[Collected data entries]
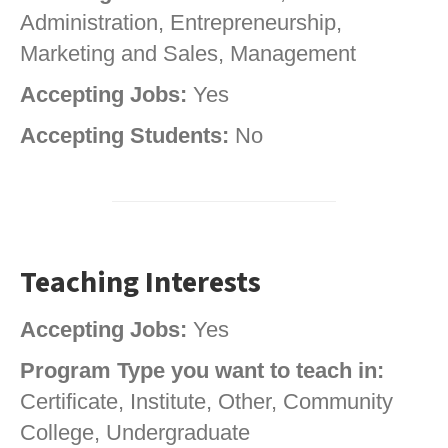
Administration, Entrepreneurship,
Marketing and Sales, Management
Accepting Jobs:
Yes
Accepting Students:
No
Teaching Interests
Accepting Jobs:
Yes
Program Type you want to teach in:
Certificate, Institute, Other, Community
College, Undergraduate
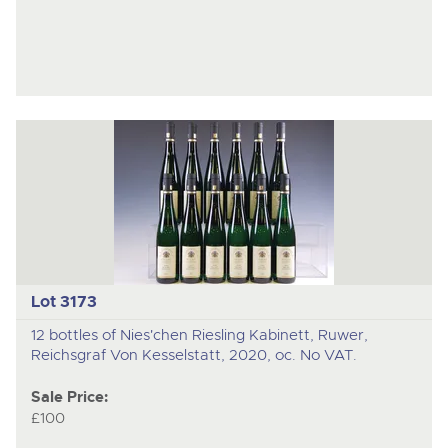
Lot 3173
12 bottles of Nies'chen Riesling Kabinett, Ruwer,
Reichsgraf Von Kesselstatt, 2020, oc. No VAT.
Sale Price:
£100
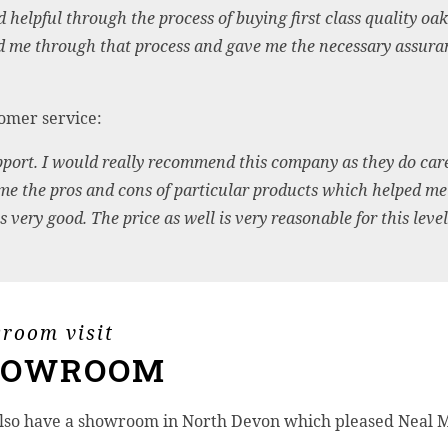
lpful through the process of buying first class quality oak f
d me through that process and gave me the necessary assuranc
omer service:
ort. I would really recommend this company as they do care 
 me the pros and cons of particular products which helped me
 very good. The price as well is very reasonable for this level 
wroom visit
HOWROOM
lso have a showroom in North Devon which pleased Neal M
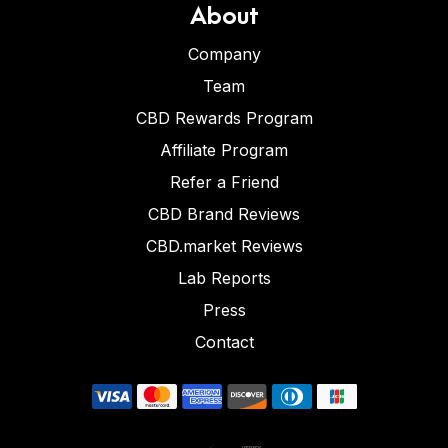
About
Company
Team
CBD Rewards Program
Affiliate Program
Refer a Friend
CBD Brand Reviews
CBD.market Reviews
Lab Reports
Press
Contact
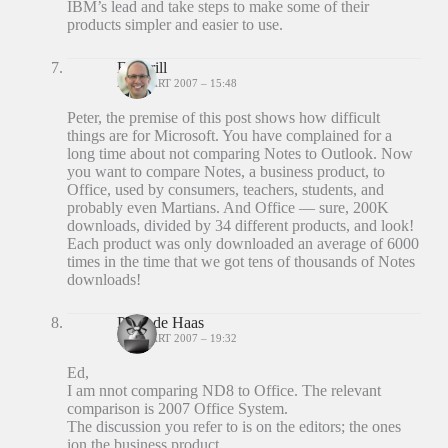
IBM’s lead and take steps to make some of their
products simpler and easier to use.
Ed Brill
23 MAART 2007 – 15:48
Peter, the premise of this post shows how difficult
things are for Microsoft. You have complained for a
long time about not comparing Notes to Outlook. Now
you want to compare Notes, a business product, to
Office, used by consumers, teachers, students, and
probably even Martians. And Office — sure, 200K
downloads, divided by 34 different products, and look!
Each product was only downloaded an average of 6000
times in the time that we got tens of thousands of Notes
downloads!
Peter de Haas
23 MAART 2007 – 19:32
Ed,
I am nnot comparing ND8 to Office. The relevant
comparison is 2007 Office System.
The discussion you refer to is on the editors; the ones
ion the business product.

[Exercise brief] If pictures appear, drop them, and retype exactly the lines from the "CBD Brand Reviews" line through the last line of the data above.

[Reply]
CBD Brand Reviews
CBD.market Reviews
Lab Reports
Press
Contact
IBM’s lead and take steps to make some of their
products simpler and easier to use.
Ed Brill
23 MAART 2007 – 15:48
Peter, the premise of this post shows how difficult
things are for Microsoft. You have complained for a
long time about not comparing Notes to Outlook. Now
you want to compare Notes, a business product, to
Office, used by consumers, teachers, students, and
probably even Martians. And Office — sure, 200K
downloads, divided by 34 different products, and look!
Each product was only downloaded an average of 6000
times in the time that we got tens of thousands of Notes
downloads!
Peter de Haas
23 MAART 2007 – 19:32
Ed,
I am nnot comparing ND8 to Office. The relevant
comparison is 2007 Office System.
The discussion you refer to is on the editors; the ones
ion the business product.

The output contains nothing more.